* **Work instructions**:
Pick each line containing the word "throughout" out of the data below.

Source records
>>>

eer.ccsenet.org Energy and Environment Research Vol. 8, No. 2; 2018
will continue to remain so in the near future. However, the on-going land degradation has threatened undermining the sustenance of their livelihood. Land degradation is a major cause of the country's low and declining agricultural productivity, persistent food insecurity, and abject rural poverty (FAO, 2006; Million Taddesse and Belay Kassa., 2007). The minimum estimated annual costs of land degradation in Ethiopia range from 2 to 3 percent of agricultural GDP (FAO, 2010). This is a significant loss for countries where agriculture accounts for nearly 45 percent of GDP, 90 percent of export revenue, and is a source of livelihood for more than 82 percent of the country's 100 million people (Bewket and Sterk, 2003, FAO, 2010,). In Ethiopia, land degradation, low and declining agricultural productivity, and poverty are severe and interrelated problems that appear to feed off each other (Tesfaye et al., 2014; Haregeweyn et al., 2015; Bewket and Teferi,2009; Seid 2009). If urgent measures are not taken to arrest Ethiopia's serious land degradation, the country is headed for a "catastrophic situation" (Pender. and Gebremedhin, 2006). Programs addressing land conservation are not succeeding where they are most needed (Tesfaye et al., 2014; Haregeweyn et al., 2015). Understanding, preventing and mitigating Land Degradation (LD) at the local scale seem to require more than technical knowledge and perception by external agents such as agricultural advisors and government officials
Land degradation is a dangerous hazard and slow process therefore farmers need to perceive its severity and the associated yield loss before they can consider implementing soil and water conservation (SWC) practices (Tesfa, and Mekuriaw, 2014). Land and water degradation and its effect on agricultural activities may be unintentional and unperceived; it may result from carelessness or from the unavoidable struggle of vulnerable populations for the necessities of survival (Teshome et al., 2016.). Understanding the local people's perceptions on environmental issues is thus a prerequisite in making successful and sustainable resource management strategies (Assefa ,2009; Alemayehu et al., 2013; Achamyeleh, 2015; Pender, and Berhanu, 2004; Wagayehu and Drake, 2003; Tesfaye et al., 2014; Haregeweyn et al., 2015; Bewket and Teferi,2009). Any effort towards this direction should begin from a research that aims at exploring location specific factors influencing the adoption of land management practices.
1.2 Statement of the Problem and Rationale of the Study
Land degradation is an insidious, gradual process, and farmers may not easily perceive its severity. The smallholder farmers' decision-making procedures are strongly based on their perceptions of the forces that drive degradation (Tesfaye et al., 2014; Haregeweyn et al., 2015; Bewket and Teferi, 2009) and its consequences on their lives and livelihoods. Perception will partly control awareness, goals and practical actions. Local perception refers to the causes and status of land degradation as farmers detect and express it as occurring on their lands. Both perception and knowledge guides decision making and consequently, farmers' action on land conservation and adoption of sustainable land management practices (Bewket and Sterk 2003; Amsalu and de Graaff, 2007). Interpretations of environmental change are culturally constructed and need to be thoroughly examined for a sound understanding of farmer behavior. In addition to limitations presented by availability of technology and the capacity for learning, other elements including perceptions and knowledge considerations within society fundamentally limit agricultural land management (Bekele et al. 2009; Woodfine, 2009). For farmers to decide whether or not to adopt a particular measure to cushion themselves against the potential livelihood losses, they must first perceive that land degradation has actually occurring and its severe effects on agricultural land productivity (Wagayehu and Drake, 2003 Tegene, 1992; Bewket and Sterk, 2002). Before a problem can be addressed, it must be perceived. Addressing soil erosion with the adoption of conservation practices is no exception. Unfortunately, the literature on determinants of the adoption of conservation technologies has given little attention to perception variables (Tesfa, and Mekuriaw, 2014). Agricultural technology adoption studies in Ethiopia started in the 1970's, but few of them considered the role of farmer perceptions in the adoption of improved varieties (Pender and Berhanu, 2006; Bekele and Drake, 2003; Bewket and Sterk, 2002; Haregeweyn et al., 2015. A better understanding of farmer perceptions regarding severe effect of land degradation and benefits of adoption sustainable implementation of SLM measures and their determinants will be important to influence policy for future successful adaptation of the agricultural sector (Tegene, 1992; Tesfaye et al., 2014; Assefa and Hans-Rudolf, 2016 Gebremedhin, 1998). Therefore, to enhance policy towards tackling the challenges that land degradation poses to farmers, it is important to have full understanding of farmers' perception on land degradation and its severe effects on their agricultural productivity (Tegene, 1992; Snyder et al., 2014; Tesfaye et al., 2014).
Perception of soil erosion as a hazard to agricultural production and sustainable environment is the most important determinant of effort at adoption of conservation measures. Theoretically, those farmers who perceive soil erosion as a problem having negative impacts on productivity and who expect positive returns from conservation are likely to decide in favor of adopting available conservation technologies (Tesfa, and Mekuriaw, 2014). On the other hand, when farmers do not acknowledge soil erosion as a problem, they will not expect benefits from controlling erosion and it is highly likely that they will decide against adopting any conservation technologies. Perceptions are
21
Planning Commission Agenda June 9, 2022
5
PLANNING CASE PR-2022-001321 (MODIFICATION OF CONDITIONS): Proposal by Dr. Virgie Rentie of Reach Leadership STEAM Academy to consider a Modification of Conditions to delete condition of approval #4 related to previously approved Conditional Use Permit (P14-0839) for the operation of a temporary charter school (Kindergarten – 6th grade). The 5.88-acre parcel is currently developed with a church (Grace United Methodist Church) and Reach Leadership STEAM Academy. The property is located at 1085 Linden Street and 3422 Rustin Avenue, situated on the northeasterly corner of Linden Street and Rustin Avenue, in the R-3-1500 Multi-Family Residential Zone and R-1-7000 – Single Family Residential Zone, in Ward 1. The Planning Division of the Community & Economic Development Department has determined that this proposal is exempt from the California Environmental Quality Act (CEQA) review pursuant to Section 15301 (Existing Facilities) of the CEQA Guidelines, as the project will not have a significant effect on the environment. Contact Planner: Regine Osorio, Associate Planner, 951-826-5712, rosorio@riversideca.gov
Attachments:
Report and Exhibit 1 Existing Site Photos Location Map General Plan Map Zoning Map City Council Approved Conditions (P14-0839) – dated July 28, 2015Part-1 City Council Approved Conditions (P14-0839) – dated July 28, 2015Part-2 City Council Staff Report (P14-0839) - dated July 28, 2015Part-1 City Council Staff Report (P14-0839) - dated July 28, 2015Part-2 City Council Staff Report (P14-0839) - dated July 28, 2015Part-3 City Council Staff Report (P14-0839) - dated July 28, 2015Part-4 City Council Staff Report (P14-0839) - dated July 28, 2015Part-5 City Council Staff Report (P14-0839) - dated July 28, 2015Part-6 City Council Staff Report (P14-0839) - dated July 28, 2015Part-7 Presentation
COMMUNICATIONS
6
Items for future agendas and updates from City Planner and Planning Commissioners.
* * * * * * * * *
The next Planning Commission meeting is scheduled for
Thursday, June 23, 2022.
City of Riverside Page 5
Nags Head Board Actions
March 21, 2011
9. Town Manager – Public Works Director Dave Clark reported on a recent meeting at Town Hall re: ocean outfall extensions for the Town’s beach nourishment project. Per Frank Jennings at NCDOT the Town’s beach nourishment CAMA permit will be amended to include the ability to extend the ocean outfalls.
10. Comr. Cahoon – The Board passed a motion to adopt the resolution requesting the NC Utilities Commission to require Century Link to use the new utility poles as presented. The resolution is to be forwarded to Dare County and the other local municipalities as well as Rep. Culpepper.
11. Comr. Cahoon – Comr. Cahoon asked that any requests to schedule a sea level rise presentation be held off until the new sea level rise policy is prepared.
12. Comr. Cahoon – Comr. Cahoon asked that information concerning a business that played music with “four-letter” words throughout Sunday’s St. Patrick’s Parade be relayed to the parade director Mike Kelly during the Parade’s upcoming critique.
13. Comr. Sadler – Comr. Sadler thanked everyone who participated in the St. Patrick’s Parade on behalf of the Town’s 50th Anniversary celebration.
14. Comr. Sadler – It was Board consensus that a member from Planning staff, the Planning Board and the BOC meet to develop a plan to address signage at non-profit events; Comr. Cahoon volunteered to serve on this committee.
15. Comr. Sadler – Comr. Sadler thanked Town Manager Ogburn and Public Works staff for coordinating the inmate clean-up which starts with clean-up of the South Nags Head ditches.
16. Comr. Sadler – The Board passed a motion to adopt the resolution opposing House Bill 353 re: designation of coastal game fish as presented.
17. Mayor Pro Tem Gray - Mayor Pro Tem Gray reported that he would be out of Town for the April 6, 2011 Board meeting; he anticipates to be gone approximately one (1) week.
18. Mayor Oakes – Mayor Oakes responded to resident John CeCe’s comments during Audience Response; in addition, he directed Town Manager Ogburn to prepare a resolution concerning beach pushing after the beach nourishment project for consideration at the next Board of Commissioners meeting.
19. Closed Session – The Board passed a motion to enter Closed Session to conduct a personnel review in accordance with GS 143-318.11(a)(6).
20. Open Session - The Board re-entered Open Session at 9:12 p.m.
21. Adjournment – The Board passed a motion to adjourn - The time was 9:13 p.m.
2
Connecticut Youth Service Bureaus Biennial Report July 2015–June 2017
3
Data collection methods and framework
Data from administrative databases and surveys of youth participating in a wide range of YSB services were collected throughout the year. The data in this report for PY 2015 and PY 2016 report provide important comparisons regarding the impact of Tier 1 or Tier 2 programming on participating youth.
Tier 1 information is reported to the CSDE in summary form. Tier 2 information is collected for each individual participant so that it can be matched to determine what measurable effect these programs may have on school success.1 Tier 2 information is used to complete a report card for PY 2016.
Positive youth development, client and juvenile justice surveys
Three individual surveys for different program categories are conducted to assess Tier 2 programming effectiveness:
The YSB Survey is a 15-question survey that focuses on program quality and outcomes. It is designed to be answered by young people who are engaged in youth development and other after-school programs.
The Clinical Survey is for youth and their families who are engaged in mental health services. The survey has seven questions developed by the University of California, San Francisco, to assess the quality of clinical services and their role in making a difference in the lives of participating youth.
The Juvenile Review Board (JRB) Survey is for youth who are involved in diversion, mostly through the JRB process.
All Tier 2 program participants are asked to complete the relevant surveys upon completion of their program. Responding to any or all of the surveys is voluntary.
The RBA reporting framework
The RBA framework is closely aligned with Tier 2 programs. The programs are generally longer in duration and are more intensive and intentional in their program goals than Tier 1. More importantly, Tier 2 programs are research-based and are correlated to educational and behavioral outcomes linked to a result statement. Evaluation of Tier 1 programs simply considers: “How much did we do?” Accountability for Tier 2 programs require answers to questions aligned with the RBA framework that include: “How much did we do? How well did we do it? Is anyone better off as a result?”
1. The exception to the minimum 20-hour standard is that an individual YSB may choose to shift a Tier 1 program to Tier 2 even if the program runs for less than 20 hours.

<<<

* **Exercise solution**:
12. Comr. Cahoon – Comr. Cahoon asked that information concerning a business that played music with “four-letter” words throughout Sunday’s St. Patrick’s Parade be relayed to the parade director Mike Kelly during the Parade’s upcoming critique.
Data from administrative databases and surveys of youth participating in a wide range of YSB services were collected throughout the year. The data in this report for PY 2015 and PY 2016 report provide important comparisons regarding the impact of Tier 1 or Tier 2 programming on participating youth.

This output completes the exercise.